Ein Jahr später soll den Medienberichten zufolge nach Informationen des französischen und des britischen Geheimdienstes erstmals ein Selbstmordattentäter die neue Al-Kaida-Methode bei einem Anschlag eingesetzt haben. Am 27. August 2009 sprengte sich Abdullah al-Asiri - Bruder des gesuchten Bombenbauers - in der Villa des saudischen Vize-Innenministers Prinz Mohammed bin Naif in die Luft. Der Prinz - Chef einer Einheit zur Bekämpfung islamistischer Terroristen - überlebte leicht verletzt. Der Attentäter hatte den Sprengstoff laut "Figaro" in Form eines Zäpfchens im Darm an mehreren Kontrollen vorbei ins hoch gesicherte Haus gebracht.

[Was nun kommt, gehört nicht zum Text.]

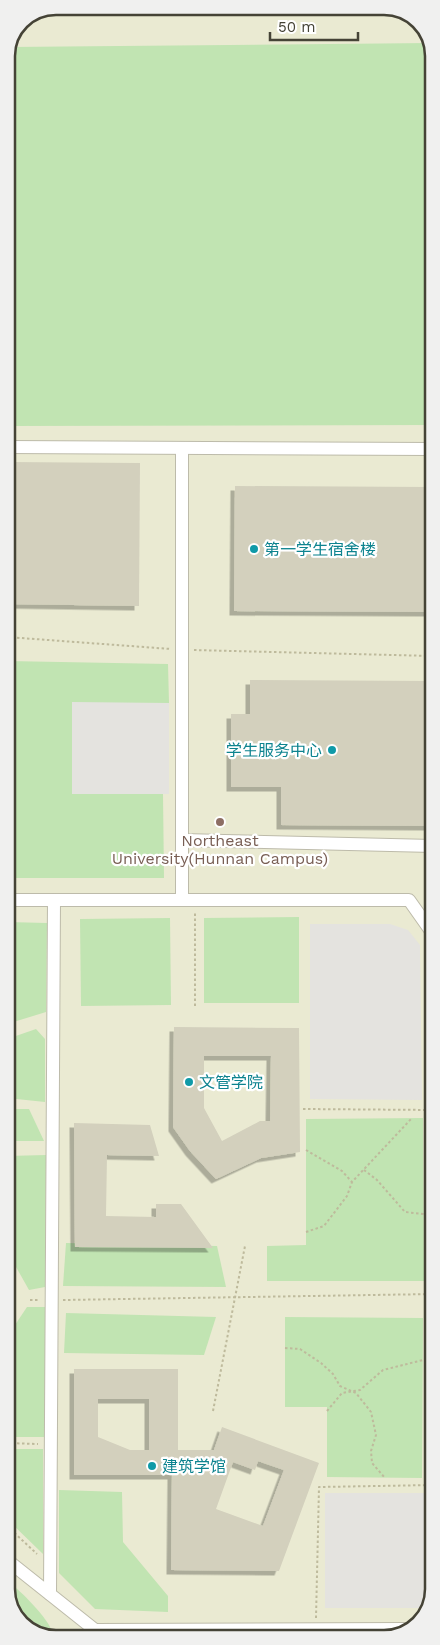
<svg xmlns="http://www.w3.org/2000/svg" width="440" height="1645" font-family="'Work Sans','Noto Sans SC',sans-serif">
<defs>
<filter id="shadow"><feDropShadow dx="-4.5" dy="4.5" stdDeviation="0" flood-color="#0004"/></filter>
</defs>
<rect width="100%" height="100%" fill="#f2f2e7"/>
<path fill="#eaead2" d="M49,9L401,12L417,19L433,46L434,1589L422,1622L394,1638H50L23,1626L7,1599L6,56L21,21Z"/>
<g fill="#c1e4b2">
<path d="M431,43L433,46V425L6,426V56L10,47Z"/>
<path d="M7,661L168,664L169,703H72V794H163L164,878H7Z"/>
<path d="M299,917V1003H204V918Z"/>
<path d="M170,918L171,1005L81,1006L80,919Z"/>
<path d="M7,922L47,923L46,1012L7,1024Z"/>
<path d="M36,1029L45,1039V1102L7,1098L10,1038Z"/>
<path d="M9,1109H29L44,1141H7Z"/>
<path d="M423,1118L424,1281H267V1246L306,1245V1119Z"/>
<path d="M46,1155L45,1287L29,1290L7,1251V1156Z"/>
<path d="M66,1243L217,1246L226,1287L63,1286Z"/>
<path d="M27,1307H45V1437H7V1337Z"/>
<path d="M66,1313L216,1317L204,1355L64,1353Z"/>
<path d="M285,1317L423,1318L422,1478L327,1477V1407H285Z"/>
<path d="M7,1449H43V1554L7,1519Z"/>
<path d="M59,1490L122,1492L123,1542L168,1596V1612L95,1609L59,1573Z"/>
<path d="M7,1580C19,1590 55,1623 53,1638L23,1626L7,1599Z"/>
</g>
<g fill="#e4e3df">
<path d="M72,702L169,703V794H72Z"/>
<path d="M310,924H390L408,930L420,945L422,1100L310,1099Z"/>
<rect x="325" y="1493" width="102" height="115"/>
</g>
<g fill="#d3d0bd" fill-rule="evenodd" filter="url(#shadow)">
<path d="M7,462L140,463L139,606L7,604Z"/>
<path d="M235,486L433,487V612L234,611Z"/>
<path d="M250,680L433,681V826L281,825V787H231V714H250Z"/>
<path d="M174,1027L299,1028L300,1152L261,1158L216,1179L190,1151L173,1127ZM204,1056H271L270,1121H260L222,1141L204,1108Z"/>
<path d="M74,1123L150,1125L159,1156L107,1155L106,1216L156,1217V1204H181L213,1248L75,1247Z"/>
<path d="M74,1369H178V1450H214L222,1427L319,1463L279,1571L171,1570L172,1475H74ZM98,1399H149V1450H130L98,1437ZM258,1461L284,1470L263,1526L216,1509L233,1462L255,1470Z"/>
</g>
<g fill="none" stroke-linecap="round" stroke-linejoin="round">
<g stroke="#bdbbaa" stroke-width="14">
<g id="minor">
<path d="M7,447L433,449"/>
<path d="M182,448V900"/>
<path d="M182,840L433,846"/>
<path d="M7,900H409L433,934"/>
<path d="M7,1560L95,1630L409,1629"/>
<path d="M50,1594L54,900"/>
</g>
</g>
<g stroke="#beba9c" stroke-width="2" stroke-dasharray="2.5 2.5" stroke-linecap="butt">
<path d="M7,637L171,649"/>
<path d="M194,650L433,656"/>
<path d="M195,1006V912"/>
<path d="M303,1109L433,1110"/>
<path d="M306,1150L342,1171L352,1182"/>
<path d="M364,1170L377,1180L405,1212L424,1214"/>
<path d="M306,1232L324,1226L347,1196L352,1182L412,1118"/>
<path d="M30,1300H39"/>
<path d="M63,1300L434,1294"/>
<path d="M285,1348L300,1349L321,1363L333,1374L340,1386L356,1393L371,1412L376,1435L371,1451L372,1463L385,1478"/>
<path d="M213,1411L245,1246"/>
<path d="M327,1411L342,1393L360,1390L383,1370L423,1360"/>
<path d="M7,1443L38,1444"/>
<path d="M7,1526L37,1554"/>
<path d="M316,1618L319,1487L434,1485"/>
</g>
<use href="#minor" stroke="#fff" stroke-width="12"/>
</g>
<g fill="#0f9aa8" stroke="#fff" stroke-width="2">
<circle cx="254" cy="549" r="5"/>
<circle cx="332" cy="750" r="5"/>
<circle cx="189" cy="1082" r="5"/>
<circle cx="152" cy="1466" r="5"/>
</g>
<circle fill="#8d6e63" stroke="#fff" stroke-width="2" cx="220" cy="822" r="5"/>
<g text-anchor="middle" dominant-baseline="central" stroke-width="4.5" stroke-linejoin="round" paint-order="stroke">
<g font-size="16" fill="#0d838f" stroke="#fff" text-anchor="start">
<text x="264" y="549">第一学生宿舍楼</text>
<text x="322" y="750" text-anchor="end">学生服务中心</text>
<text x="199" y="1082">文管学院</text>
<text x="162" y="1466">建筑学馆</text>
</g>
<g font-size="16" fill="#785e54" stroke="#fff">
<text x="220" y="840">Northeast<tspan x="220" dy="18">University(Hunnan Campus)</tspan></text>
</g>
</g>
<path d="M0 0H440V1645H0ZM56 15H384A41 41 0 0 1 425 56V1589A41 41 0 0 1 384 1630H56A41 41 0 0 1 15 1589V56A41 41 0 0 1 56 15Z" fill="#f0f0ef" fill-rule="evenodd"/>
<path fill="none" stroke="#454336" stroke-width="2.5" d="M56 15H384A41 41 0 0 1 425 56V1589A41 41 0 0 1 384 1630H56A41 41 0 0 1 15 1589V56A41 41 0 0 1 56 15Z"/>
<path d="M270 32v8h88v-8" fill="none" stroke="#454336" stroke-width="2.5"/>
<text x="278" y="32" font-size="15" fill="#454336" stroke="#ffffff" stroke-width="4" paint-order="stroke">50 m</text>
</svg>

Jetzt hat die US-Regierung laut "Los Angeles Times" Fluggesellschaften vor der möglichen Gefahr durch solche Bomben im Körper gewarnt. Zwar gebe es keine Hinweise auf konkrete Pläne, Terroristen dürften diese Taktik aber "ernsthaft in Erwägung ziehen", berichtete das Blatt am Mittwoch unter Berufung auf US-Regierungsbeamte. Die Londoner Zeitung "Daily Mail" berichtete über Erkenntnisse des britischen Militär-Geheimdienst MI5, wonach Terroristen den hochexplosiven Sprengstoff PETN nicht nur Verschlucken oder ins Gesäß einführen, sondern sich sogar unter die Haut einpflanzen lassen.
Herkömmliche Scanner würden derartige Bomben nicht unbedingt erkennen. Auch in Sachen Sicherheit wird möglicherweise aufgerüstet: Laut "Los Angeles Times" halten die Behörden in Washington zusätzliche Sicherheitsvorkehrungen für notwendig - in den USA und auf ausländischen Flughäfen.